* _Task statement_: Where does the word "vase" show up in the records? Copy every line that holds it.

[Collection entries]

::::::

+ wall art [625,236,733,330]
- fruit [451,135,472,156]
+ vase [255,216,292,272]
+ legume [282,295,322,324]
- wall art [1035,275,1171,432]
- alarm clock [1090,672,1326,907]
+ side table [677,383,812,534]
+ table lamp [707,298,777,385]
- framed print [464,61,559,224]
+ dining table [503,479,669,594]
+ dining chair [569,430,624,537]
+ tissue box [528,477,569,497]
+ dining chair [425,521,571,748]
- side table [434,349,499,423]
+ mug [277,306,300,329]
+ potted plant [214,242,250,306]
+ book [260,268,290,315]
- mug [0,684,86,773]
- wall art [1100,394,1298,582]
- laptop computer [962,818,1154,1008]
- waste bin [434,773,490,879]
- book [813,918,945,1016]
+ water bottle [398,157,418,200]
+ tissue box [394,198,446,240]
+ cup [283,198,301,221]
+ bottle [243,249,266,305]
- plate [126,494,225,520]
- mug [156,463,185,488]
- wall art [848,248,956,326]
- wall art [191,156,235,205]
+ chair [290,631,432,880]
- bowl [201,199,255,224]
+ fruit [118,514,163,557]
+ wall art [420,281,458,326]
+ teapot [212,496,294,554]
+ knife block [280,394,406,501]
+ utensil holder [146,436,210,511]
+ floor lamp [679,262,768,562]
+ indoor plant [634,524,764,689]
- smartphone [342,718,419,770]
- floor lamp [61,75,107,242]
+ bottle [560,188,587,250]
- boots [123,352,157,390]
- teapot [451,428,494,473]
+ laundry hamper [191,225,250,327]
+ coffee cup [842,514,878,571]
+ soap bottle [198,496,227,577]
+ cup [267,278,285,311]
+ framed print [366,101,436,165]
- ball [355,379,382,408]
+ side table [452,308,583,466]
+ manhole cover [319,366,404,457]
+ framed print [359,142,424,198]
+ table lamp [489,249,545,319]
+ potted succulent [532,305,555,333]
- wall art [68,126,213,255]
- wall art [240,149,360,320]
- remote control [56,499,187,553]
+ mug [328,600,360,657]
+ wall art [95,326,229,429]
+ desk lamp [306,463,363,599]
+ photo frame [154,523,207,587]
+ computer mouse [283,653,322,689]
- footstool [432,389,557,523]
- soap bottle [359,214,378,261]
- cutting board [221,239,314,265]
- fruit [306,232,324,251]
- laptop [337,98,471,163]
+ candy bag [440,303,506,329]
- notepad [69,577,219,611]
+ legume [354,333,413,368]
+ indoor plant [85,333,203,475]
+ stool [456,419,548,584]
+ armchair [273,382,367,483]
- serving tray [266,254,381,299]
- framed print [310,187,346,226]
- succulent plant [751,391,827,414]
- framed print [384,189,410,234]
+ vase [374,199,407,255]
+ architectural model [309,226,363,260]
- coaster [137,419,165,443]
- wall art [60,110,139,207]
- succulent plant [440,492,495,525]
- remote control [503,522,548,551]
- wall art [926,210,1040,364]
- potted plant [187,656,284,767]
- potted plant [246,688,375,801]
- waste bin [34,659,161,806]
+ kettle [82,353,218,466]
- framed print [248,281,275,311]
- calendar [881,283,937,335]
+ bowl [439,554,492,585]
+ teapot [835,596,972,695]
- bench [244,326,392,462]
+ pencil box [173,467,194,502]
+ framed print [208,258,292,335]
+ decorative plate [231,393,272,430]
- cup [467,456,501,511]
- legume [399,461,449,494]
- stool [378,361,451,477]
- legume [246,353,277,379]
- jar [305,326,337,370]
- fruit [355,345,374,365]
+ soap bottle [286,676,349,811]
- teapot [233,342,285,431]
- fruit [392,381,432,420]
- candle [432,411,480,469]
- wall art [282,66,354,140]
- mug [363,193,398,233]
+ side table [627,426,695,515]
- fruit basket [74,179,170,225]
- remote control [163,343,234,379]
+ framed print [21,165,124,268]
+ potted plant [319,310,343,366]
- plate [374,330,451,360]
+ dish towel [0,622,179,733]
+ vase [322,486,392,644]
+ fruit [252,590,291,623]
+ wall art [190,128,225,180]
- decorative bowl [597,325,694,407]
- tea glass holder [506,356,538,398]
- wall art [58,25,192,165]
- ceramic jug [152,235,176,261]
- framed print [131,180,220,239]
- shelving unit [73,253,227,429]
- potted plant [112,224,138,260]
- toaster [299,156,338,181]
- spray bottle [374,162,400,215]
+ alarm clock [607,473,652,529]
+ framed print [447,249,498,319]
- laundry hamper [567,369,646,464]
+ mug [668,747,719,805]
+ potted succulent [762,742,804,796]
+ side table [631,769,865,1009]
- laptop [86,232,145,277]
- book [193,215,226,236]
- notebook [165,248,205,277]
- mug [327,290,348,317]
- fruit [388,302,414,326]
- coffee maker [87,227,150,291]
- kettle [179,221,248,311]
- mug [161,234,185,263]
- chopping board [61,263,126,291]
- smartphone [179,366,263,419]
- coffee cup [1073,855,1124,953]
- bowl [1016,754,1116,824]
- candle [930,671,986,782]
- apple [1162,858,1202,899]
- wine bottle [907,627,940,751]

::::::

* _Solution to the problem_:
+ vase [255,216,292,272]
+ vase [374,199,407,255]
+ vase [322,486,392,644]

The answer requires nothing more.